====== Extracted material ======

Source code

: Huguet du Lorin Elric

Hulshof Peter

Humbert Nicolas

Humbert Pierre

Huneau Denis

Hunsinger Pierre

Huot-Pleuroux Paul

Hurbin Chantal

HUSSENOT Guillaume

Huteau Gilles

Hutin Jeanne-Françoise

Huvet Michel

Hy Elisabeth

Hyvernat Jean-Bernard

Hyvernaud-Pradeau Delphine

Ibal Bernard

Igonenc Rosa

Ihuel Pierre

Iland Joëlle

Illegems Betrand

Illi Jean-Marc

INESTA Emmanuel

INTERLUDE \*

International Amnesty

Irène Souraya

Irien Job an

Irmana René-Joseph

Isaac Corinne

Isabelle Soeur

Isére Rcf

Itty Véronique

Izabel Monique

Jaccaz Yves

======

(What to produce)
Lines of the listing above that include the string "Pierre" should each be copied.

(Exercise result)
Humbert Pierre
Hunsinger Pierre
Ihuel Pierre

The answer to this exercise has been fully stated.